### Quoted passage
• Industry: Retail, Food, Drink & Consumer Goods
  • Type: Business and industry issue
  • Date: 12/14/2012

Can food save Greece? 

Can food save Greece?
The indebted European nation could grow its way to health, according to experts – which is why feta cheese, mastic resin and even snails are on the local menu.

First, the good news: the type of food products Greece excels in are enjoyed throughout the world, and are particularly popular in fast-growing Asian economies. The bad news: Greece isn’t making them.

The debt-strapped European nation holds only a 28% share in the global market for the crumbly feta cheese it made famous, while only 30% of the Greek-style yogurt sold in the US originates in the country. As Greece begins the long road to boosting industrial production and exports, against a backdrop of sweeping cuts to employment and services and the continuing risk of a default on its vast debt, its food industry is being watched closely.

“Local conditions, such as weather and soil, contribute to the production of very flavorsome products that are of high demand in international markets,” says Peggy Velliotou, a Partner at KPMG in Greece who believes the local food industry has considerable potential.

A recent report predicted food manufacturing and agriculture could support 970,000 jobs and generate around US$42bn annually by 2020, accounting for the majority of the country’s potential economic renaissance. Velliotou points to several Greek companies with strong growth trajectories, including internationally focused conglomerate Vivartia, yogurt-maker Fage and spaghetti company Melissa Kikizas. She says entrepreneurs are developing wine, beans and even snails (a French delicacy) for export.

Yogurt is a particularly strong bet, and offers local companies the chance to expand their horizons. Products marketed as Greek yogurt are increasingly popular with health-conscious US consumers, and Fage and rival Chobani have built US facilities to capitalize on the trend. But if Greek food is waking from its slumber, it still has a long way to go.

Even when the country does export successfully, such as in olive oil, it often does so in bulk, allowing others to capture much of the value. Meanwhile, domestic demand has collapsed and suppliers and distributors face cash flow problems that leave the whole supply chain unbalanced.

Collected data
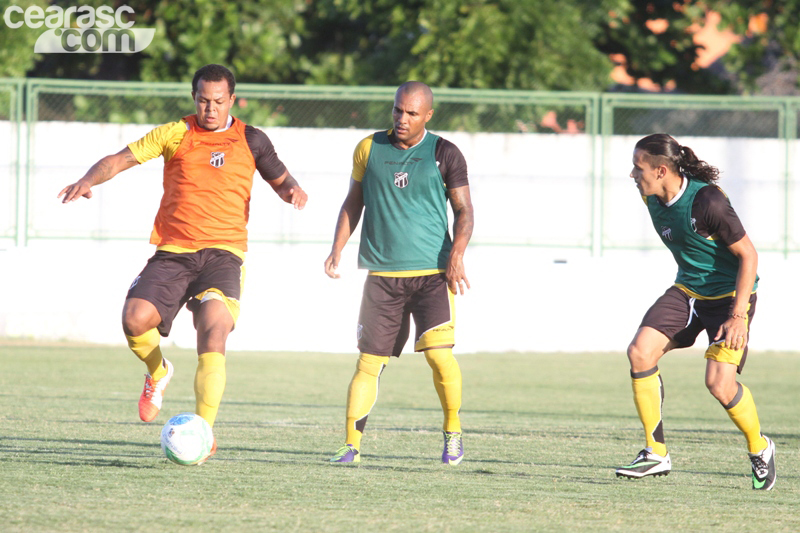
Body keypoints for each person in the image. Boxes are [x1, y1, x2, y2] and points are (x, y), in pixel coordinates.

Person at [58, 64, 307, 461]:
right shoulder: (175, 133)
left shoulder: (252, 139)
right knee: (134, 319)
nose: (211, 108)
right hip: (174, 250)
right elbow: (120, 160)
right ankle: (157, 371)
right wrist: (89, 179)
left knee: (213, 330)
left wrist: (294, 192)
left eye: (219, 101)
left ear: (232, 100)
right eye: (204, 100)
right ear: (194, 98)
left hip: (224, 254)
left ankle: (204, 433)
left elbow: (282, 181)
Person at [324, 81, 474, 465]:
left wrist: (457, 254)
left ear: (428, 115)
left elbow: (464, 211)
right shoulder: (369, 148)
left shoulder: (445, 153)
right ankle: (350, 445)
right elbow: (352, 202)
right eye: (397, 110)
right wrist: (337, 248)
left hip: (432, 275)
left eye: (411, 113)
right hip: (382, 277)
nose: (402, 119)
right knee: (368, 363)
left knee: (440, 358)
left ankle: (453, 432)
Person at [615, 133, 775, 490]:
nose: (632, 175)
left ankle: (760, 447)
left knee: (719, 385)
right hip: (687, 291)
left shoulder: (708, 201)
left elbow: (749, 256)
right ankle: (655, 453)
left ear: (660, 170)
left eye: (637, 168)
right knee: (639, 352)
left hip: (731, 298)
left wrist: (738, 317)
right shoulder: (648, 193)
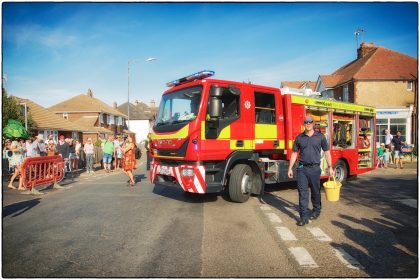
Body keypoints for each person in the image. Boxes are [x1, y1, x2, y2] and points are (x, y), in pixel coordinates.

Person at [287, 116, 334, 226]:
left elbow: (327, 152)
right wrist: (290, 168)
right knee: (302, 193)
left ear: (313, 123)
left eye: (310, 122)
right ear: (304, 124)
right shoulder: (299, 138)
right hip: (302, 168)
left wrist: (330, 167)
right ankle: (303, 217)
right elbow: (294, 153)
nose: (308, 124)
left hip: (315, 168)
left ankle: (316, 210)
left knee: (315, 191)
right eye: (306, 122)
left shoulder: (320, 137)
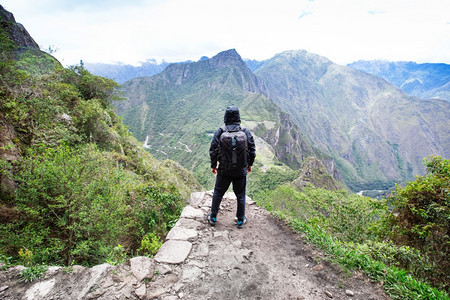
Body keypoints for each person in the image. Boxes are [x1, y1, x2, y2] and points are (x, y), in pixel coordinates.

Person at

### Exercise set
a: According to the article on Greece's food industry, what share of the global feta cheese market does Greece hold?
b: Print the part of the article on Greece's food industry starting with "Yogurt is a" and going on through "supply chain unbalanced.".
c: Write what follows the last sentence of the article on Greece's food industry, continuing it in the same manner.
The entries are separate material, unrelated to the article on Greece's food industry.

### Responses for each task
a: A 28% share.

b:
Yogurt is a particularly strong bet, and offers local companies the chance to expand their horizons. Products marketed as Greek yogurt are increasingly popular with health-conscious US consumers, and Fage and rival Chobani have built US facilities to capitalize on the trend. But if Greek food is waking from its slumber, it still has a long way to go.

Even when the country does export successfully, such as in olive oil, it often does so in bulk, allowing others to capture much of the value. Meanwhile, domestic demand has collapsed and suppliers and distributors face cash flow problems that leave the whole supply chain unbalanced.

c:
The economic climate doesn’t make business easy. The Greek economy has shrunk more than 18% since 2008, according to Standard Chartered Bank in London. Unemployment climbed to 23.1% in May and the rate of jobless young people under 25 is roughly 55%. The nation’s Prime Minister, Antonis Samaras, must negotiate with EU leaders on the timeline for making economic reforms and terms of repaying billions in bailout loans, while trying to stimulate the economy.

Multinationals are understandably jittery. Earlier this year, Carrefour sold its 50% stake in roughly 300 Greek supermarkets to its local partner, the Marinopoulos family, for a nominal US$1, claiming a loss of US$270m. The family plans to invest heavily in rebranded stores across Greece and the wider Balkan region, but Carrefour’s withdrawal is just the latest in a series of blows for the local economic situation.

On the island of Chios, four miles from the Turkish coast, they’re hoping a return to traditional values could help the country rebound. Chios is the exclusive producer of mastic resin, used in foods, soaps, gums, medicines and liquor. Production is increasing at least 10% a year and currently stands at 150 tons; Dr. Ilias Smyrnioudis, a manager at the Chios Gum Mastiha Growers Association, says Greeks are moving back to the island from Athens to cultivate mastic trees.

The association is funding medical research to show how mastic improves digestion and dental health. It has a part-share in MastihaShop retail stores in New York, Saudi Arabia and France. It’s the sort of ambitious project Greece needs if it is to return to health – but it will need many more.